(Available data)
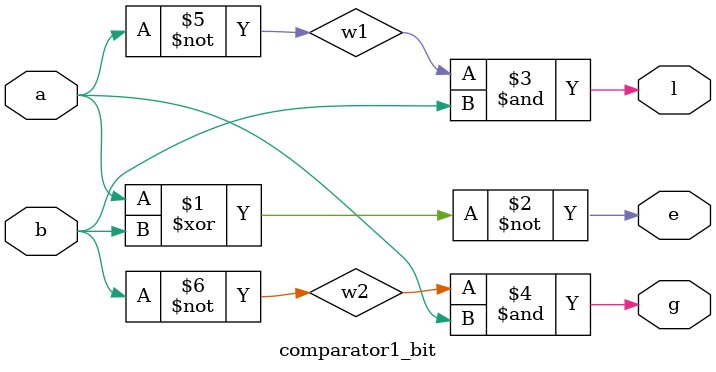
<source format=v>
module comparator1_bit(g,e,l,a,b);
  output g,e,l;
  input a,b;
  wire w1,w2;
  xnor g1(e,a,b);
  not g2(w1,a);
  not g3(w2,b);
  and g4(l,w1,b);
  and g5(g,w2,a);
endmodule
  

</source>
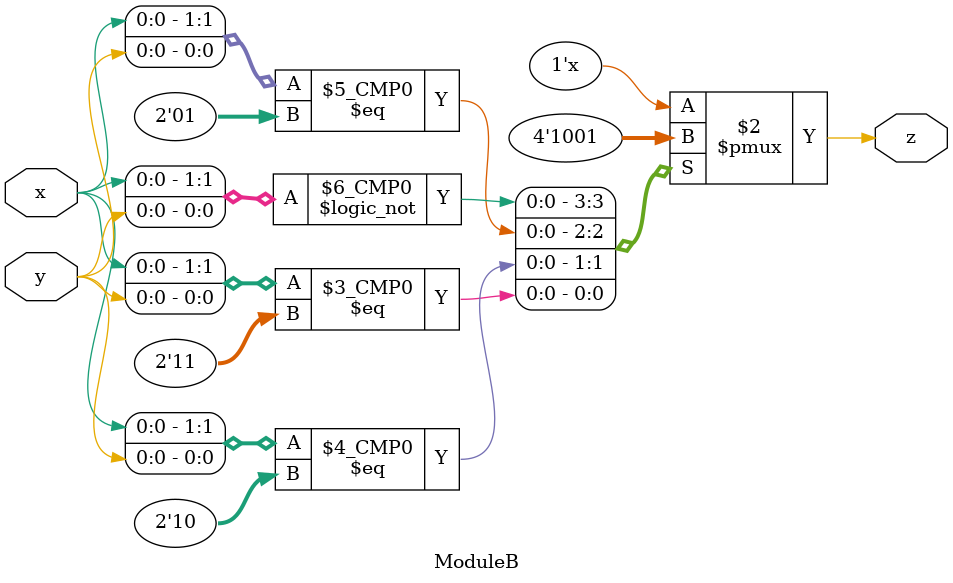
<source format=sv>
module TopLevelModule(
    input logic x,
    input logic y,
    output logic z
);

    logic z_A1, z_B1, z_A2, z_B2;
    logic or_output, and_output;

    // Instantiate two Module A instances
    ModuleA A1 (
        .x(x),
        .y(y),
        .z(z_A1)
    );

    ModuleA A2 (
        .x(x),
        .y(y),
        .z(z_A2)
    );

    // Instantiate two Module B instances
    ModuleB B1 (
        .x(x),
        .y(y),
        .z(z_B1)
    );

    ModuleB B2 (
        .x(x),
        .y(y),
        .z(z_B2)
    );

    // OR gate for the first pair of Module A and B
    assign or_output = z_A1 | z_B1;

    // AND gate for the second pair of Module A and B
    assign and_output = z_A2 & z_B2;

    // XOR gate for the final output
    assign z = or_output ^ and_output;

endmodule

module ModuleA(
    input logic x,
    input logic y,
    output logic z
);
    assign z = (x ^ y) & x;
endmodule

module ModuleB(
    input logic x,
    input logic y,
    output logic z
);
    // Implementing the behavior of Module B based on the waveform
    always_comb begin
        case ({x, y})
            2'b00: z = 1'b1;
            2'b01: z = 1'b0;
            2'b10: z = 1'b0;
            2'b11: z = 1'b1;
            default: z = 1'b0;
        endcase
    end
endmodule
</source>
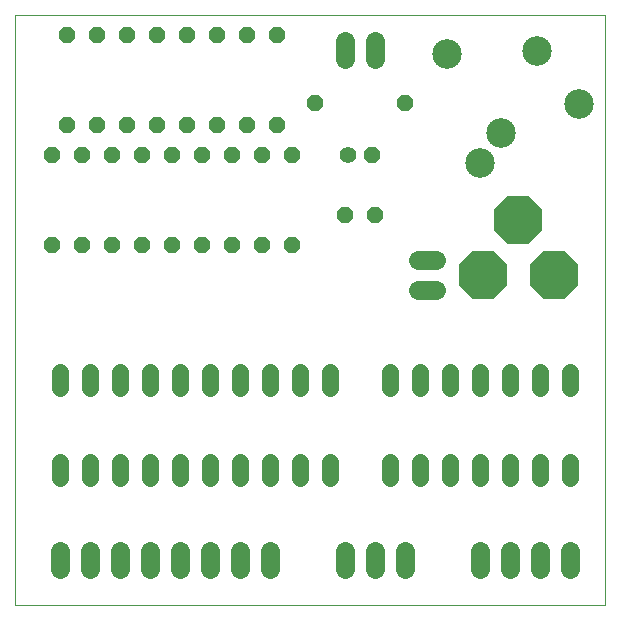
<source format=gts>
G75*
%MOIN*%
%OFA0B0*%
%FSLAX25Y25*%
%IPPOS*%
%LPD*%
%AMOC8*
5,1,8,0,0,1.08239X$1,22.5*
%
%ADD10C,0.00000*%
%ADD11OC8,0.05600*%
%ADD12C,0.05600*%
%ADD13C,0.05600*%
%ADD14C,0.06400*%
%ADD15C,0.09849*%
%ADD16OC8,0.16148*%
%ADD17C,0.08077*%
D10*
X0001800Y0001800D02*
X0001800Y0198650D01*
X0198650Y0198650D01*
X0198650Y0001800D01*
X0001800Y0001800D01*
D11*
X0014300Y0121800D03*
X0024300Y0121800D03*
X0034300Y0121800D03*
X0044300Y0121800D03*
X0054300Y0121800D03*
X0064300Y0121800D03*
X0074300Y0121800D03*
X0084300Y0121800D03*
X0094300Y0121800D03*
X0111800Y0131800D03*
X0121800Y0131800D03*
X0120800Y0151800D03*
X0131800Y0169300D03*
X0101800Y0169300D03*
X0089300Y0161800D03*
X0079300Y0161800D03*
X0069300Y0161800D03*
X0059300Y0161800D03*
X0049300Y0161800D03*
X0039300Y0161800D03*
X0029300Y0161800D03*
X0019300Y0161800D03*
X0014300Y0151800D03*
X0024300Y0151800D03*
X0034300Y0151800D03*
X0044300Y0151800D03*
X0054300Y0151800D03*
X0064300Y0151800D03*
X0074300Y0151800D03*
X0084300Y0151800D03*
X0094300Y0151800D03*
X0089300Y0191800D03*
X0079300Y0191800D03*
X0069300Y0191800D03*
X0059300Y0191800D03*
X0049300Y0191800D03*
X0039300Y0191800D03*
X0029300Y0191800D03*
X0019300Y0191800D03*
D12*
X0112800Y0151800D03*
D13*
X0106800Y0079400D02*
X0106800Y0074200D01*
X0096800Y0074200D02*
X0096800Y0079400D01*
X0086800Y0079400D02*
X0086800Y0074200D01*
X0076800Y0074200D02*
X0076800Y0079400D01*
X0066800Y0079400D02*
X0066800Y0074200D01*
X0056800Y0074200D02*
X0056800Y0079400D01*
X0046800Y0079400D02*
X0046800Y0074200D01*
X0036800Y0074200D02*
X0036800Y0079400D01*
X0026800Y0079400D02*
X0026800Y0074200D01*
X0016800Y0074200D02*
X0016800Y0079400D01*
X0016800Y0049400D02*
X0016800Y0044200D01*
X0026800Y0044200D02*
X0026800Y0049400D01*
X0036800Y0049400D02*
X0036800Y0044200D01*
X0046800Y0044200D02*
X0046800Y0049400D01*
X0056800Y0049400D02*
X0056800Y0044200D01*
X0066800Y0044200D02*
X0066800Y0049400D01*
X0076800Y0049400D02*
X0076800Y0044200D01*
X0086800Y0044200D02*
X0086800Y0049400D01*
X0096800Y0049400D02*
X0096800Y0044200D01*
X0106800Y0044200D02*
X0106800Y0049400D01*
X0126800Y0049400D02*
X0126800Y0044200D01*
X0136800Y0044200D02*
X0136800Y0049400D01*
X0146800Y0049400D02*
X0146800Y0044200D01*
X0156800Y0044200D02*
X0156800Y0049400D01*
X0166800Y0049400D02*
X0166800Y0044200D01*
X0176800Y0044200D02*
X0176800Y0049400D01*
X0186800Y0049400D02*
X0186800Y0044200D01*
X0186800Y0074200D02*
X0186800Y0079400D01*
X0176800Y0079400D02*
X0176800Y0074200D01*
X0166800Y0074200D02*
X0166800Y0079400D01*
X0156800Y0079400D02*
X0156800Y0074200D01*
X0146800Y0074200D02*
X0146800Y0079400D01*
X0136800Y0079400D02*
X0136800Y0074200D01*
X0126800Y0074200D02*
X0126800Y0079400D01*
D14*
X0136300Y0106800D02*
X0142300Y0106800D01*
X0142300Y0116800D02*
X0136300Y0116800D01*
X0121800Y0183800D02*
X0121800Y0189800D01*
X0111800Y0189800D02*
X0111800Y0183800D01*
X0111800Y0019800D02*
X0111800Y0013800D01*
X0121800Y0013800D02*
X0121800Y0019800D01*
X0131800Y0019800D02*
X0131800Y0013800D01*
X0156800Y0013800D02*
X0156800Y0019800D01*
X0166800Y0019800D02*
X0166800Y0013800D01*
X0176800Y0013800D02*
X0176800Y0019800D01*
X0186800Y0019800D02*
X0186800Y0013800D01*
X0086800Y0013800D02*
X0086800Y0019800D01*
X0076800Y0019800D02*
X0076800Y0013800D01*
X0066800Y0013800D02*
X0066800Y0019800D01*
X0056800Y0019800D02*
X0056800Y0013800D01*
X0046800Y0013800D02*
X0046800Y0019800D01*
X0036800Y0019800D02*
X0036800Y0013800D01*
X0026800Y0013800D02*
X0026800Y0019800D01*
X0016800Y0019800D02*
X0016800Y0013800D01*
D15*
X0157036Y0149280D03*
X0163729Y0159123D03*
X0189713Y0168965D03*
X0175934Y0186682D03*
X0146013Y0185501D03*
D16*
X0169674Y0130304D03*
X0157863Y0111800D03*
X0181485Y0111800D03*
D17*
X0181485Y0108650D03*
X0181485Y0114950D03*
X0172824Y0130304D03*
X0166524Y0130304D03*
X0157863Y0114950D03*
X0157863Y0108650D03*
M02*

</source>
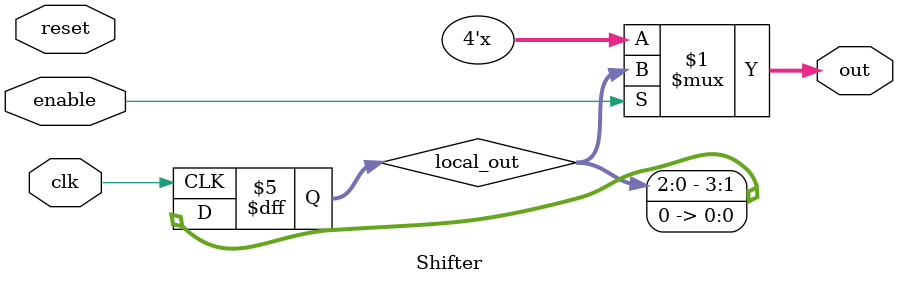
<source format=sv>
`ifndef _SHIFTER
`define _SHIFTER

module CircularShifter(
    input clk,
    input inputEnable,
    input outputEnable,
    input reset,
    output [length-1:0] out
);

    parameter byte length = 4;

    logic [length-1:0] local_out = 1;

    assign out = outputEnable ? local_out : 'X;

    always_ff @(posedge clk, posedge reset) begin
        if (reset) begin
            local_out <= 1;
        end
        else if (inputEnable) begin
            local_out[0] <= local_out[length-1];
            local_out <= local_out << 1;
        end
    end

endmodule

module Shifter(
    input clk,
    input enable,
    input reset,
    output [length-1:0] out
);

    parameter integer length = 4;

    logic [length-1:0] local_out = 1;

    assign out = enable ? local_out : 'X;

    always_ff @(posedge clk) begin
        if (reset) begin
            local_out <= 1;
        end
        local_out <= local_out << 1;
    end
endmodule

`endif
</source>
(End Available data)
_How to complete this task:_ There is a line with "X0034300Y0151800D03*" and a line with "X0121800Y0183800D02*" above. Copy exactly those two lines and all lines between them, with nothing else.

_Output of the task:_
X0034300Y0151800D03*
X0044300Y0151800D03*
X0054300Y0151800D03*
X0064300Y0151800D03*
X0074300Y0151800D03*
X0084300Y0151800D03*
X0094300Y0151800D03*
X0089300Y0191800D03*
X0079300Y0191800D03*
X0069300Y0191800D03*
X0059300Y0191800D03*
X0049300Y0191800D03*
X0039300Y0191800D03*
X0029300Y0191800D03*
X0019300Y0191800D03*
D12*
X0112800Y0151800D03*
D13*
X0106800Y0079400D02*
X0106800Y0074200D01*
X0096800Y0074200D02*
X0096800Y0079400D01*
X0086800Y0079400D02*
X0086800Y0074200D01*
X0076800Y0074200D02*
X0076800Y0079400D01*
X0066800Y0079400D02*
X0066800Y0074200D01*
X0056800Y0074200D02*
X0056800Y0079400D01*
X0046800Y0079400D02*
X0046800Y0074200D01*
X0036800Y0074200D02*
X0036800Y0079400D01*
X0026800Y0079400D02*
X0026800Y0074200D01*
X0016800Y0074200D02*
X0016800Y0079400D01*
X0016800Y0049400D02*
X0016800Y0044200D01*
X0026800Y0044200D02*
X0026800Y0049400D01*
X0036800Y0049400D02*
X0036800Y0044200D01*
X0046800Y0044200D02*
X0046800Y0049400D01*
X0056800Y0049400D02*
X0056800Y0044200D01*
X0066800Y0044200D02*
X0066800Y0049400D01*
X0076800Y0049400D02*
X0076800Y0044200D01*
X0086800Y0044200D02*
X0086800Y0049400D01*
X0096800Y0049400D02*
X0096800Y0044200D01*
X0106800Y0044200D02*
X0106800Y0049400D01*
X0126800Y0049400D02*
X0126800Y0044200D01*
X0136800Y0044200D02*
X0136800Y0049400D01*
X0146800Y0049400D02*
X0146800Y0044200D01*
X0156800Y0044200D02*
X0156800Y0049400D01*
X0166800Y0049400D02*
X0166800Y0044200D01*
X0176800Y0044200D02*
X0176800Y0049400D01*
X0186800Y0049400D02*
X0186800Y0044200D01*
X0186800Y0074200D02*
X0186800Y0079400D01*
X0176800Y0079400D02*
X0176800Y0074200D01*
X0166800Y0074200D02*
X0166800Y0079400D01*
X0156800Y0079400D02*
X0156800Y0074200D01*
X0146800Y0074200D02*
X0146800Y0079400D01*
X0136800Y0079400D02*
X0136800Y0074200D01*
X0126800Y0074200D02*
X0126800Y0079400D01*
D14*
X0136300Y0106800D02*
X0142300Y0106800D01*
X0142300Y0116800D02*
X0136300Y0116800D01*
X0121800Y0183800D02*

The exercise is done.